一种抗弱曲线故障攻击的SM2数字签名算法设计

SM2数字签名算法是中国版的椭圆曲线数字签名算法，尽管该算法的设计在数学理论是安全的，但在算法的具体实现时却容易遭受物理攻击。因此，加强SM2数字签名算法在实现过程中的抗攻击性具有重要意义。本文基于故障感染思想提出了一个针对SM2数字签名算法的抗故障攻击策略，通过改变算法中的标量运算操作，使得算法遭受攻击后故障将在签名过程中扩散，从而破坏攻击者利用错误签名快速检索签名私钥的条件。实验结果表明，此防御策略不仅可以抵御弱曲线故障攻击，还可以防御弱曲线故障和二次故障注入的结合攻击。此外，本文还将椭圆曲线算法中常用点检测抗故障攻击策略和本文提出的故障感染防御策略都在现场可编程逻辑列阵上实现，对两种策略的硬件面积开销、单次签名时间开销进行比较，结果显示，本文提出的策略在硬件性能上比基于点检测的策略更优越。

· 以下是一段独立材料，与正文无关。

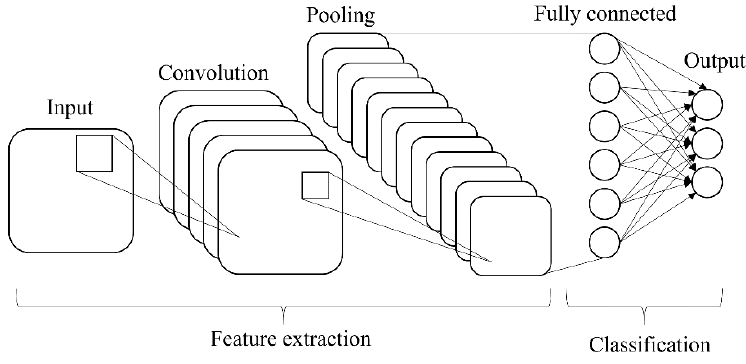
Figure 4. Basic architecture of CNN.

Design of SM2 Digital Signature Algorithm Against Weak Curve Fault Attack

The SM2 digital signature algorithm is the Chinese version of the Elliptic Curve Digital Signature Algorithm (ECDSA). Although the design of the algorithm is mathematically safe, it is vulnerable to physical attacks when the algorithm is implemented. Therefore, it is of great significance to strengthen the attack resistance of SM2 digital signature algorithm in the implementation process. Based on the idea of fault infection, this paper proposes an anti-fault attack strategy for SM2 digital signature algorithm, which changes the scalar operation in the algorithm so that the fault will spread in the signing process after the algorithm is attacked, thereby destroying the conditions for attackers to quickly retrieve the signature private key by using incorrect signatures. Experimental results show that the proposed defense strategy can not only resist weak curve fault attacks but also defend against combined attacks of weak curve faults and secondary fault injection. In addition, we also implement the common point detection anti-fault attack strategy in elliptic curve algorithm and the fault infection prevention strategy proposed on Field Programmable Logic Array (FPGA) and compare the hardware area overhead and single signature time overhead of the two strategies, and the results show that the proposed strategy is superior to the point detection-based strategy in hardware performance.